Until now, the arbiter of any conflict concerning shared services between the two bodies has been the council. In the March meeting we agreed to create a new Support Services Resolution Board to arbitrate these disputes. This board will be chaired by a council member, have equal council and SRA membership and will include two lay members. We hope this board will resolve such disputes in future and will demonstrate to the SRA that council is committed to separating the approved regulator’s regulatory and representative functions.

The Smedley report

The Smedley report on the regulation of corporate legal work was published on 26 March. The report states that “regulation of corporate legal work is in urgent need of modernisation… The current arrangements for regulating this vital sector of the UK economy and legal services sector are not robust enough.”

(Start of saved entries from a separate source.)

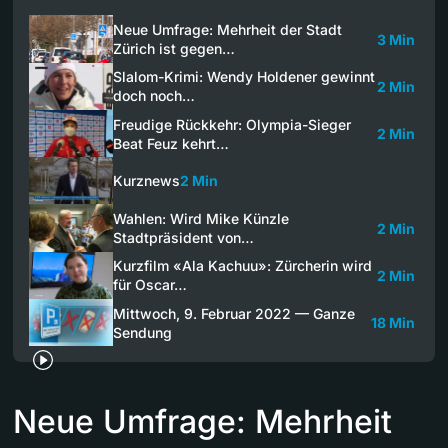
Neue Umfrage: Mehrheit der Stadt
3 Min
Zürich ist gegen…
Slalom-Krimi: Wendy Holdener gewinnt
2 Min
doch noch…
Freudige Rückkehr: Olympia-Sieger
2 Min
Beat Feuz kehrt…
Kurznews
2 Min
Wahlen: Wird Mike Künzle
2 Min
Stadtpräsident von…
Kurzfilm «Ala Kachuu»: Zürcherin wird
2 Min
für Oscar…
Mittwoch, 9. Februar 2022 — Ganze
18 Min
Sendung
Neue Umfrage: Mehrheit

The report concludes that there is a need for greater expertise and understanding at the SRA; for greater engagement with the profession and its clients; and for a sophisticated regulatory approach which recognises the differences between different parts of the solicitors’ profession. It is important to regulate to avoid failures, rather than to deal with failures after the event, says Smedley. The City has welcomed the findings. As far as the rest of the profession is concerned, the issues must be the cost of implementing the changes to the SRA that Smedley has said are necessary and whether Lord Hunt will agree with him.

Lord Hunt’s review of regulation

I am writing this piece on the Monday before Easter, so the deadline for responding to Lord Hunt’s call for evidence has not yet passed. However, since Maundy Thursday is that deadline, I can confidently predict that the deadline will have passed by the time you read this. The Regulatory Affairs Board is responding on behalf of the Law Society. Cardiff Law Society has also responded. Your next chance to have your say on this issue is on 14 May, when Lord Hunt visits Capital Tower for a free roadshow. You can register for this event from the Law Society’s website.

Ethics report

The RAB education and training committee (on which I sit) commissioned a report from Professor Kim Economides dealing with the teaching of ethics in legal education, running from undergraduate study through to CPD. The report was launched in Chancery Lane on 24 March. Amongst those who attended were various academics, three member of the SRA board (including Jonathan Spencer, the chair of its education and training committee, Sedley LJ and Pill LJ and Cranston J, who as Ross Cranston QC was Solicitor-General from 1998-2001. Ethics training is, of course, also undertaken by barristers, so we had invited members of the Bar Council and Bar Standards Board to the event. Sadly, no-one from either body attended, so we had to console ourselves with the knowledge that we had attracted more Court of Appeal judges than barristers to the launch. 

HHJ Terry John

Now I’ve reached the subject of the judiciary, I should congratulate HHJ Terry John on his deserved promotion from the district bench, on which he served with distinction, to the circuit bench. We have been well-served by solicitor circuit judges over the years, with HHJ Graham Jones and Hickinbottom J (as he now is) having been our designated civil judges. The route from district judge to circuit judge is not particularly well-travelled, but HHJ HDH Jones blazed the trail twenty years ago, and HHJ John has now joined HHJ Wyn Rees in that select company.